▸ SOURCE EXTRACT
=== Begin Enclosure ===
Bún Thịt Nướng
Enjoy a delicious bowl of Bún Thịt Nướng, featuring grilled pork, vermicelli noodles, and fresh herbs.
Contents (5 sections)▾

Ingredients
- 400 g pork shoulder, thinly sliced
- 200 g rice vermicelli noodles
- 3 tbsp fish sauce
- 2 tbsp sugar
- 1 tbsp soy sauce
- 2 cloves garlic, minced
- 1 tsp black pepper
- 1 tbsp vegetable oil
- 1 cup fresh herbs (coriander, mint, and basil)
- 1 cucumber, julienned
- 1 carrot, grated
- 2 tbsp crushed peanuts
- Nuoc Cham (dipping sauce) to taste
Steps
In a bowl, combine fish sauce, sugar, soy sauce, garlic, black pepper, and vegetable oil. Add the sliced pork and marinate for at least 15 minutes, allowing the flavors to penetrate the meat.
Preheat a grill or grill pan over medium-high heat. Once hot, grill the marinated pork slices for about 3-4 minutes per side until cooked through and slightly charred, enhancing the flavor.
Meanwhile, cook the rice vermicelli noodles according to package instructions, usually about 3-5 minutes in boiling water. Drain and rinse under cold water to stop the cooking process.
To assemble, place a portion of the noodles in a bowl, top with grilled pork, fresh herbs, cucumber, and carrot. Sprinkle with crushed peanuts for added texture.
Serve with Nuoc Cham on the side, allowing each person to drizzle it over their bowl to taste, enhancing the overall flavor.
Why this works
The key to a successful Bún Thịt Nướng lies in the marinade (the seasoned liquid the pork soaks in to take on flavor) and the grilling technique. The combination of fish sauce, sugar, and soy sauce provides a sweet and savory depth, while grilling caramelizes (browns the sugars into a richer, deeper flavor) the sugars, creating a delightful char that enhances flavor. The marinade should ideally be allowed to steep for at least 15 minutes, but if you find the pork slices too thick, consider slicing them thinner to better absorb the marinade. Cooking the rice vermicelli just until tender ensures they remain al dente, providing a pleasant texture that pairs well with the tender grilled pork. If the noodles seem too sticky after rinsing, a light drizzle of oil can help separate them. Serving the dish with fresh herbs and crunchy vegetables not only adds layers of flavor but also freshness, balancing the rich grilled pork.
=== End Enclosure ===
(Stored data)
=== Begin Enclosure ===
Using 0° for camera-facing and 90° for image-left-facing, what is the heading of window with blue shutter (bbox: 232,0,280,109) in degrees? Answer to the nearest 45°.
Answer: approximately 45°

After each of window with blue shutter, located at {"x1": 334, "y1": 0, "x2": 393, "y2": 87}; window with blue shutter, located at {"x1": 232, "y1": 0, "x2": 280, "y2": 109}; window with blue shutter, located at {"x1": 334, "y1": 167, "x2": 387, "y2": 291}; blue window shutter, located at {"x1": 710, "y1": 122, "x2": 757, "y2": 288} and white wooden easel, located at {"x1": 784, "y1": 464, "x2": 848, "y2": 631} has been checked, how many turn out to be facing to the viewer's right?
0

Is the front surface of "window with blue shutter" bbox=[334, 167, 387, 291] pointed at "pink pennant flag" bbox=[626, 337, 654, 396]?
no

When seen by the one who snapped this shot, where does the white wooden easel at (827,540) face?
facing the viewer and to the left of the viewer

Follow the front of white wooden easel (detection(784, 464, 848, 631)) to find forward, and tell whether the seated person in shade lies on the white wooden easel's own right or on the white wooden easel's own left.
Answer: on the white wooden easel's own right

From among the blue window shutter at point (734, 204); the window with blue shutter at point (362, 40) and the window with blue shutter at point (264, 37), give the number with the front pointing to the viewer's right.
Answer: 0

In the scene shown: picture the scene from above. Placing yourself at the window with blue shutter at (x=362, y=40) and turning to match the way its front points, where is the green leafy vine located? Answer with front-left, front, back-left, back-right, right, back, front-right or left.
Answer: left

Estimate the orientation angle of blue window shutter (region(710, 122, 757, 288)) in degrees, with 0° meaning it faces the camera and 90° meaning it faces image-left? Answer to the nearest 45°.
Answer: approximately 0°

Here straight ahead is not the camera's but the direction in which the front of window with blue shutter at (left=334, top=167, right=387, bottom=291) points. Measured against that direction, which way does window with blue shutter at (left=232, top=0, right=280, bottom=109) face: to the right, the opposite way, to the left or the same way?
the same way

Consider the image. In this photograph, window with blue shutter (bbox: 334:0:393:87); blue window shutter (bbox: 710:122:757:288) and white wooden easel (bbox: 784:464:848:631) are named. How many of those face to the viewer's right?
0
=== End Enclosure ===
▸ DIRECTIONS
A. Convert the rows starting at the one containing "Follow the front" and ending at the one containing "Answer: on the white wooden easel's own right" into a Markdown table with the columns Row number and Row line, skipping blank lines.
B. Extend the Bún Thịt Nướng recipe, picking up right after its final sentence.

▸ ANSWERS IN ORDER
A.
| Row number | Row line |
|---|---|
| 1 | Follow the front of white wooden easel (detection(784, 464, 848, 631)) to find forward, and tell whether the seated person in shade lies on the white wooden easel's own right or on the white wooden easel's own left. |
| 2 | Answer: on the white wooden easel's own right |

B.
Common mistakes
Slicing the pork too thick, so it grills slowly and stays bland.
Target: Thin pieces, roughly 3–5 mm, even in thickness.
Why it matters: Thin slices grill fast over high heat, which is what lets the surface char before the inside dries out. They also carry far more of the marinade per bite — more cut surface means more salt and sugar in contact with the meat. Thick chunks sit on the grill long enough to toughen, yet taste of marinade only on the outside.
What to do: Slice across the grain (the visible muscle fibers) and, if the pork is hard to cut cleanly, firm it up in the freezer for 15 minutes first.
Skimping on sugar in the marinade — or skipping the char.
Target: Enough sugar that the marinade tastes distinctly sweet-salty, and a grill hot enough to leave real browned, slightly charred edges.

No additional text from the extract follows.